Clackamas County officials are speaking up after protests in communities throughout the county and metro area have brought attention to police violence and the death of George Floyd.
Floyd's death at the hands of Minneapolis police 10 days ago has sparked mass demonstrations in cities across the United States. Portland has seen widespread protests the last several nights, and activists in Happy Valley, West Linn and Lake Oswego have taken to the streets to make their voices heard within their own communities.
On Thursday, May 28, — three days after Floyd's death — Clackamas County Sheriff Craig Roberts issued a joint statement with heads of several metro area law enforcement agencies including Multnomah County Sheriff Mike Reese, Washington County Sheriff Pat Garret and Portland Police Chief Jami Resch.
"We stand together as law enforcement professionals in the Portland metropolitan area to condemn the tactics and actions demonstrated in Minneapolis," the statement said. "It is our job to protect life and increase public safety within our communities. The incident in Minneapolis does not reflect our value of the sanctity of life or code of ethics we have sworn to uphold."
Roberts posted the statement to his personal Twitter account the following day, saying that his heart goes out to Floyd's family.
"Incidents like these dramatically erode our efforts to partner with the communities we serve, including communities of color," Roberts tweeted.
On Sunday, May 31, Lake Oswego activist group Respond to Racism held a vigil for George Floyd attended by a few dozen people.
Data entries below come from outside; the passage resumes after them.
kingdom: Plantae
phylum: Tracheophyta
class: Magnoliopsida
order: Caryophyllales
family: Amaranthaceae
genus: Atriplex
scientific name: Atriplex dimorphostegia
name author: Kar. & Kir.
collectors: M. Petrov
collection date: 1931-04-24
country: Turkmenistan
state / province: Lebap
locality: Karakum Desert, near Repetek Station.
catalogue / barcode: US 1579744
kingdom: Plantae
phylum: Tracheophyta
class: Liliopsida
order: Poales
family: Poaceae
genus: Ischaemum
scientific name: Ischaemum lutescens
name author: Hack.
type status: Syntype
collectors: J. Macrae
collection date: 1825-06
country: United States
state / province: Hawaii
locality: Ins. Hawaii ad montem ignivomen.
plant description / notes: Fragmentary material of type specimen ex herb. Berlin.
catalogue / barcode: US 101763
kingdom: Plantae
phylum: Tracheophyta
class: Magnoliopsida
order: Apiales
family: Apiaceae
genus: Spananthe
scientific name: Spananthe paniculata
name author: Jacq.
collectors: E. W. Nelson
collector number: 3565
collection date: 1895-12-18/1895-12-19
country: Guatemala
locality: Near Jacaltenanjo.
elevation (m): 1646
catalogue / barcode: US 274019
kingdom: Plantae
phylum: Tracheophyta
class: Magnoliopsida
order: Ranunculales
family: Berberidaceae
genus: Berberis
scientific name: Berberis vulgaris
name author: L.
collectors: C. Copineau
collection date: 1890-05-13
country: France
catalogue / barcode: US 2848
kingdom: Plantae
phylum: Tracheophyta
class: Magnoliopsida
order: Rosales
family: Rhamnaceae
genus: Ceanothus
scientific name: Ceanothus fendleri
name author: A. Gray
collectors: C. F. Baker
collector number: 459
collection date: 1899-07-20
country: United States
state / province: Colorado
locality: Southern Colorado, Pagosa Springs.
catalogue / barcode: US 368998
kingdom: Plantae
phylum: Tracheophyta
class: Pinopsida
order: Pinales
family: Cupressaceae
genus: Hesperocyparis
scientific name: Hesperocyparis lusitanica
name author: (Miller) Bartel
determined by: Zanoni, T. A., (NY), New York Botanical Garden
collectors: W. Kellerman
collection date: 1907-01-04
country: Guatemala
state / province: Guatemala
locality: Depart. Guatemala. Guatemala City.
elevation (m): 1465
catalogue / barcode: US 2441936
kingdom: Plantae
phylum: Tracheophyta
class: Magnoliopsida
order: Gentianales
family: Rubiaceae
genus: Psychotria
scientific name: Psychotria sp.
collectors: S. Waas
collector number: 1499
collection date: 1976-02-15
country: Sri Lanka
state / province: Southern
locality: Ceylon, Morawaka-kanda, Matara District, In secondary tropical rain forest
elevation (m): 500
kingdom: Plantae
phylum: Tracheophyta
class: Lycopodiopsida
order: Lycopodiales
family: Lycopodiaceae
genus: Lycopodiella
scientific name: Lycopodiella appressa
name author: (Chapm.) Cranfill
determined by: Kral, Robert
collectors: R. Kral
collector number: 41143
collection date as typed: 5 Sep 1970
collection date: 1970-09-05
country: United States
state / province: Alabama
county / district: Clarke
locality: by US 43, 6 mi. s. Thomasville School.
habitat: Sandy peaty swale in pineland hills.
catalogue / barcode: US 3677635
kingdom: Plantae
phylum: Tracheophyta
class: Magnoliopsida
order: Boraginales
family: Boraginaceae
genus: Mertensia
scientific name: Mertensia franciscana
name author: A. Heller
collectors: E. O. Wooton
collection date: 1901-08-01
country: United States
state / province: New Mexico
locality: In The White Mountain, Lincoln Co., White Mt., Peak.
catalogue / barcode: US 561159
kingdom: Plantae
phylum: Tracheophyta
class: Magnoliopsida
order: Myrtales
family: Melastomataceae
Demonstrators, including well-respected community leaders such as Willie Poinsette, stood on the corner of A Avenue and State Street Sunday evening holding signs in support of the Black Lives Matter movement and calling for justice in Floyd's murder.
The next day around 50 West Linn High School students held a similar demonstration at the 10th street on-ramp to I-205. Students have returned to protest each day since.
West Linn's own police department has been under intense scrutiny in recent months over the unlawful and racially-motivated arrest of a black man from Portland in 2017.
Thousands of people marched to Happy Valley City Hall on June 3, and other peaceful actions are taking place in Oregon City and Gladstone.
Clackamas County's Board of Commissioners on Thursday, June 4, held their first regular business meeting since Floyd's death and demonstrations began. Commissioners took the first 20 minutes of their meeting to discuss the events transpiring within the county, around the metro area and across the country.
"African Americans and other minorities should never have to live in fear simply because of the color of their skin," said County Chair Jim Bernard. "Clackamas County has had its own issues with racial injustice in the past and recently. Demonstrations are starting to take place here in our county so that our residents' voices can be heard. I wholeheartedly support their freedom of speech and assembly."
Bernard went on to encourage those watching the meeting, which was streamed on Zoom, to read the open letter to the Portland metro community published by the Coalition of Communities of Color . He also thanked Roberts for signing onto the letter issued by metro area law enforcement agencies condemning Floyd's murder.
"We at the county need to work in partnership with law enforcement to eliminate racial injustice. That work starts within us all," Bernard said. "Each individual has to do the difficult work of examining their own biases, surfacing them and then deconstructing them."
Commissioner Ken Humberston echoed Bernard's comments, saying that he aims to work to make Clackamas County a welcoming place for all citizens.
Commissioner Sonya Fischer said that as a local government, Clackamas County is on the right path, but work remains to create a truly inclusive and diverse community that works on behalf of everyone, and that begins with dialogue.
"We as elected officials, what I really want to ask each and every one of you is to… dive in the uncomfortable conversations and now be afraid of what we hear so that we can best be equipped to be the leaders our community is demanding of us," she said. "We are facilitators. We are leaders, and we really need to listen, deeply."
Commissioner Paul Savas took the opportunity to point out that as the county's governing body, there are certain actions the board makes that force people of color out of their communities due to rising costs of living. He believes that the board has a responsibility to think about those people when they make decisions and act in their best interest.
"Government should always be a part of the solution," Savas said. "We should recognize that we need to either leave these communities alone or give them what they actually need, and not tell them what we think is best and impose that upon them because it creates economic hardship. That's what drives people out into the streets."
Commissioner Martha Schrader said she's been deep in her own thoughts about the chaos that's gripped the country for more than a week now, and it brought her to the teachings she's observed from the Benedictine brothers and sisters at the Mount Angel Abbey.
"It's very important that we listen intently with the ear of our heart," Schrader said. "It is now time for us to rise up from our sleep and work diligently, quietly and peacefully, in a very centered way, because we have to be the calm in the storm."